[EXCERPT]
--- START ---
NY 187 begins at an intersection with US 20A (Quaker Road) as a continuation of County Route 553 (CR 553). It takes on CR 553's name, Transit Road, and progresses northward as a two-lane road. The highway serves the nearby Bob-O-Link Golf Course prior to entering a stretch of fields in Orchard Park, where it intersects with CR 460 (Milestrip Road), the eastward continuation of NY 179. The route continues on, loosely paralleling Cazenovia Creek and intersecting Michael and Willardshire roads (CR 365 and CR 377, respectively) before passing the Harvest Hill Golf Course in Elma. NY 187 soon intersects with Reserve Road, an east–west connection from US 20 eastbound, before turning to the northwest and terminating at its own junction with US 20. The Transit Road designation continues north onto US 20.
--- END ---
[TASKS TO COMPLETE]
1. In the excerpt about NY 187, where does the route begin?
2. Decide whether each statement agrees with the NY 187 excerpt: (a) NY 187 runs north as a four-lane road; (b) Milestrip Road is the eastward continuation of NY 179; (c) the Transit Road name ends where NY 187 ends.
The lines that come after this excerpt play no part in either task.

[RECORDED INFORMATION]
--- START ---
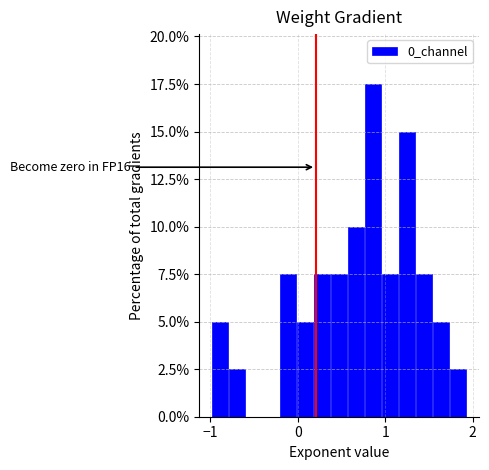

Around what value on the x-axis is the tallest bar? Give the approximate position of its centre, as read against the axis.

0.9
--- END ---
[ANSWERS FOR EACH ITEM]
1. At an intersection with US 20A (Quaker Road).

2.
(a) No: "progresses northward as a two-lane road."
(b) Yes: "CR 460 (Milestrip Road), the eastward continuation of NY 179."
(c) No: "The Transit Road designation continues north onto US 20."